Photo: Evanessa/Shutterstock

Traveling the West Bank on an Empty Water Bottle

Narrative
by Emily Hanssen Arent Jun 7, 2012
Note: One of the finalists of the 2012 NatGeo / Matador NEXT GREAT STORYTELLER contest, Emily embarks on a trip of the West Bank to understand water scarcity at the root of the Palestinian conflict.

“AN AMERICAN?”

Uzi Landau, Israeli Minister of Infrastructure, shook my hand on a gravel road overlooking the West Bank settlement of Kochav Ya’akov. He switched to English when my nationality was revealed, and grasped my hand a few seconds longer than necessary, looking me square in the eye. His grin was strained, twisted with a mixture of curiosity and annoyance. Then he dropped my hand and quipped, “You should find a better tour guide.”

He was referring to my couchsurfing friend, Chaim, a correspondent for an Israeli newspaper. Chaim was already walking briskly in the direction of his bullet-proof company car, scribbling on a ruled notebook as he walked, mopping his brow in the early September heat and mumbling under his breath. He took a long drag from his water bottle.

There was something impulsive and neurotic in the way he moved. He was in his element tooling around the West Bank in a beater. He couldn’t care less what Landau had to say about him.

The press caravan followed Landau’s bus north out of Jerusalem through the Hizma checkpoint. Today he was covering the minister’s press tour of the Jewish settlements, an opportunity for the nationalist, Likud-led government to have face time with the settlers. They came out that day to share their hopes and concerns for the future of their contentious homes in the West Bank.

Chaim refused to ride the press bus full of Landau’s followers, and we sped down the well-maintained Israeli roads in the reinforced sedan. It was peppered with dents, the windshield a spiderweb of cracks. He muttered an explanation about slingshots. “They all throw stones sometimes, Palestinian kids and the children of Jewish settlers.”

He used the drive between settlements to translate Hebrew conversations between Landau and the settlers at each stop. The settlers at Kochav had begged for wider water pipes, the only way to bring in the appropriate amount for the development of independent agriculture. Chaim spoke of Palestinian villages and refugee camps from which water had been diverted — places that now relied on government deliveries that were almost always late.

I squirmed in the passenger seat. I was sweating through the front of my shirt, my nearly empty water bottle rolling at my feet.

I was reminded of the Israeli couple in their 80’s who I’d met beside the Galilee a week before.

“You won’t understand the state of Israel or the conflict until you understand the water.” The old man spoke between bites of chocolate ice cream. “The water is everything.
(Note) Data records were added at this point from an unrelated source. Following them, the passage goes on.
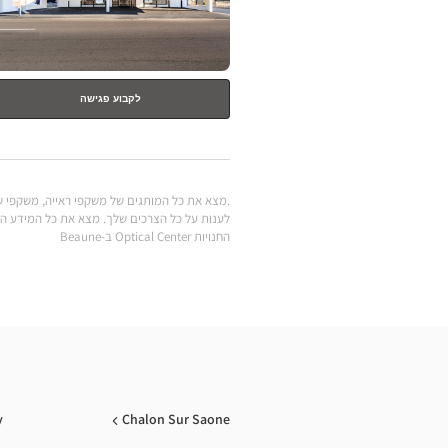
לקבוע פגישה
החנויות Optical Center ב-Beaune
y
Chalon Sur Saone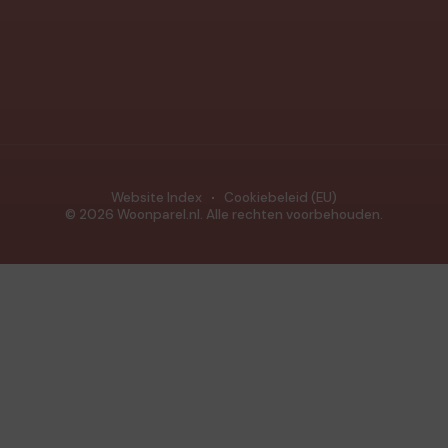
Website Index
Cookiebeleid (EU)
© 2026 Woonparel.nl. Alle rechten voorbehouden.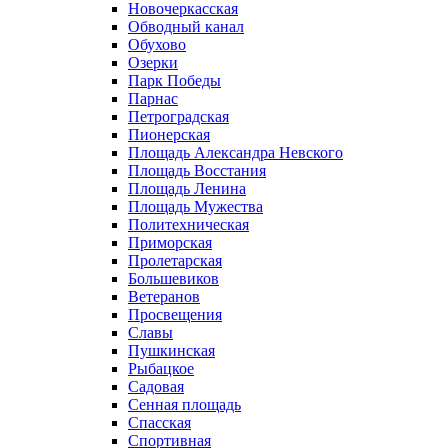
Новочеркасская
Обводный канал
Обухово
Озерки
Парк Победы
Парнас
Петроградская
Пионерская
Площадь Александра Невского
Площадь Восстания
Площадь Ленина
Площадь Мужества
Политехническая
Приморская
Пролетарская
Большевиков
Ветеранов
Просвещения
Славы
Пушкинская
Рыбацкое
Садовая
Сенная площадь
Спасская
Спортивная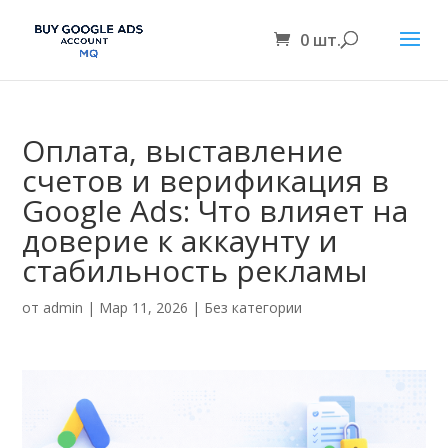
0 шт.
Оплата, выставление
счетов и верификация в
Google Ads: Что влияет на
доверие к аккаунту и
стабильность рекламы
от
admin
|
Мар 11, 2026
|
Без категории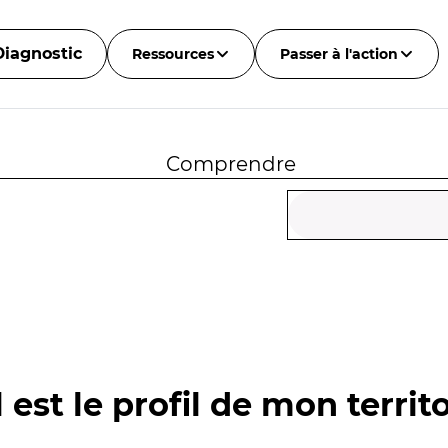
Diagnostic
Ressources
Passer à l'action
Comprendre
 est le profil de mon territo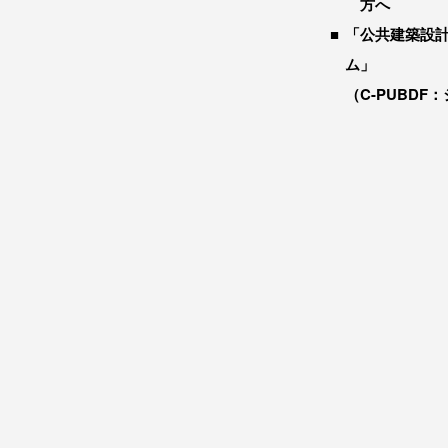
方へ
「公共建築設
ム」
（C-PUBDF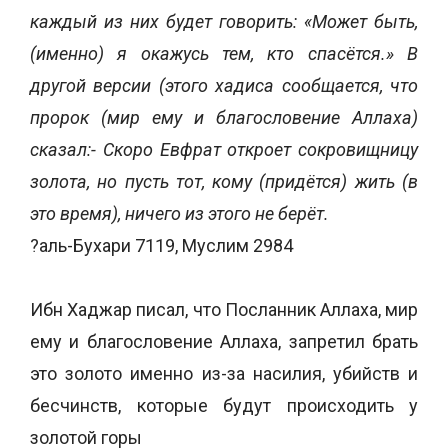
каждый из них будет говорить: «Может быть,
(именно) я окажусь тем, кто спасётся.» В
другой версии (этого хадиса сообщается, что
пророк (мир ему и благословение Аллаха)
сказал:- Скоро Евфрат откроет сокровищницу
золота, но пусть тот, кому (придётся) жить (в
это время), ничего из этого не берёт.
?аль-Бухари 7119, Муслим 2984
Ибн Хаджар писал, что Посланник Аллаха, мир
ему и благословение Аллаха, запретил брать
это золото именно из-за насилия, убийств и
бесчинств, которые будут происходить у
золотой горы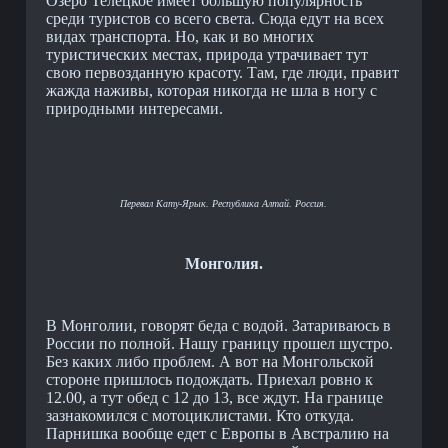
Озеро Телецкое имеет большую популярность
среди туристов со всего света. Сюда едут на всех
видах транспорта. Но, как и во многих
туристических местах, природа утрачивает тут
свою первозданную красоту. Там, где люди, правит
жажда наживы, которая никогда не шла в ногу с
природными интересами.
Перевал Кату-Ярык. Республика Алтай. Россия.
Монголия.
В Монголии, говорят беда с водой. Затариваюсь в
России по полной. Нашу границу прошел шустро.
Без каких либо проблем. А вот на Монгольской
стороне пришлось подождать. Приехал ровно к
12.00, а тут обед с 12 до 13, все ждут. На границе
зазнакомился с мотоциклистами. Кто откуда.
Парнишка вообще едет с Европы в Австралию на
Everything green you see here is because of our engineers, our innovators, our irrigation system. They hate us for a lot of reasons. Land was the first reason. Water was the second.”

The sedan rolled to a stop over dust and gravel. We’d preempted Landau’s arrival at Shilo and were greeted by a settler, a woman in her early 40’s. Chaim hugged her. They were friends.
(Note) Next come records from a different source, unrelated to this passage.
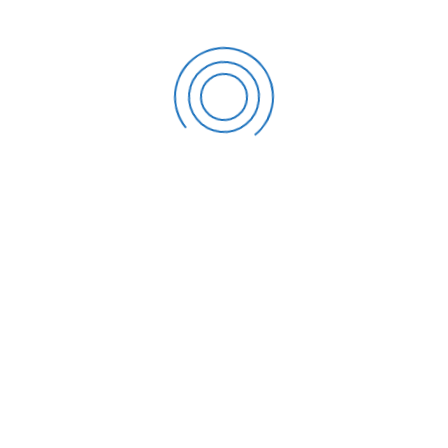
WORKSHOP :PENGUATAN
AKREDITASI PRODI DARI LAMDIK
UNIVERSITAS MUHAMMADIYAH
TANGERANG
May 2, 2025
DISKUSI UMUM : PERSIAPAN AKREDITASI PARINKRAF
UNIVERSITAS MUHAMMADIYAH TANGERANG
May 2, 2025
Best Practice Menuju UMT Unggul
January 14, 2025
UMT Mengukur Kepuasan Pengguna: Hasil Survey
Kepuasan Masyarakat dan Mitra Menunjukkan Positif
August 20, 2024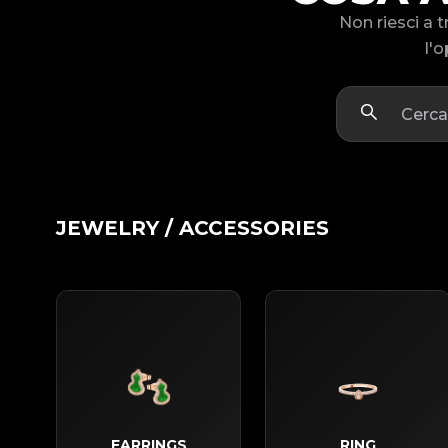
Non riesci a 
l'o
JEWELRY / ACCESSORIES
EARRINGS
RING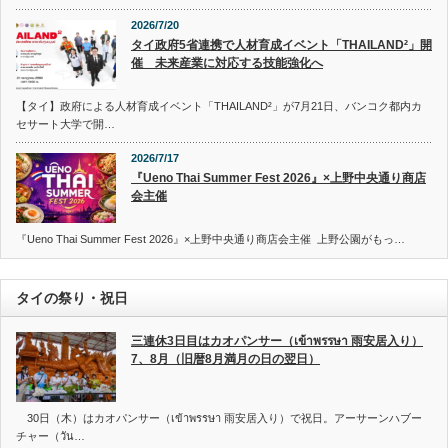
2026/7/20
タイ政府5省連携で人材育成イベント「THAILAND²」開
催 未来産業に対応する技能強化へ
【タイ】政府による人材育成イベント「THAILAND²」が7月21日、バンコク都内カ
セサート大学で開…
2026/7/17
『Ueno Thai Summer Fest 2026』×上野中央通り商店
会主催
『Ueno Thai Summer Fest 2026』×上野中央通り商店会主催 上野公園がもっ…
タイの祭り・祝日
三連休3日目はカオパンサー（เข้าพรรษา 雨安居入り）
7、8月（旧暦8月満月の日の翌日）
30日（木）はカオパンサー（เข้าพรรษา 雨安居入り）で祝日。アーサーンハブー
チャー（วัน…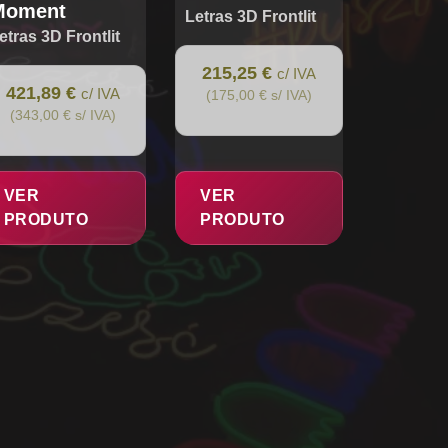
Moment
Letras 3D Frontlit
etras 3D Frontlit
215,25 €
c/ IVA
421,89 €
c/ IVA
(175,00 € s/ IVA)
(343,00 € s/ IVA)
VER
VER
PRODUTO
PRODUTO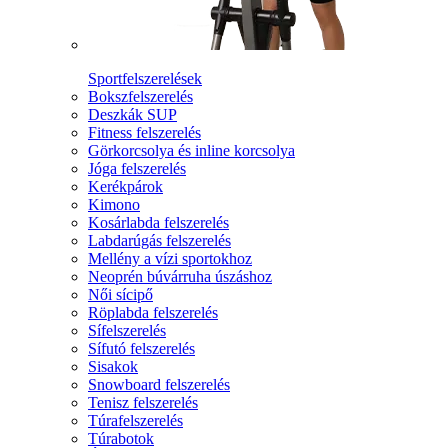
Sportfelszerelések
Bokszfelszerelés
Deszkák SUP
Fitness felszerelés
Görkorcsolya és inline korcsolya
Jóga felszerelés
Kerékpárok
Kimono
Kosárlabda felszerelés
Labdarúgás felszerelés
Mellény a vízi sportokhoz
Neoprén búvárruha úszáshoz
Női sícipő
Röplabda felszerelés
Sífelszerelés
Sífutó felszerelés
Sisakok
Snowboard felszerelés
Tenisz felszerelés
Túrafelszerelés
Túrabotok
“If Chaim had his way they would bulldoze my house tomorrow,” she said playfully. Chaim shook his head for a moment, then nodded. They were smiling, but neither was joking. He walked away to take notes as Landau started to speak.

“I live in Eli, in that settlement across the valley.” She pointed to a huddle of houses on the far distant ridge. “People like Chaim say that we built it over a Palestinian olive grove. They think we’re thieves.” I could sense the tone of desperation in her voice. She knew what Chaim had been telling me. She wanted me to understand her life, the choices she had made.

Chaim emerged from the crowd before the meeting was over, as a number of settlers began raising their voices. “I have what I need,” he muttered.

“What are they saying?”

“That the Palestinians in the valley are drilling through the pipes to steal water.”

I grasped my empty water bottle, glancing through the open door to the press room where tables were set for lunch. Caterers placed bottles of water in neat rows on a folding table. I was told to help myself.

If they hadn’t offered, I’d have stolen one when no one was watching.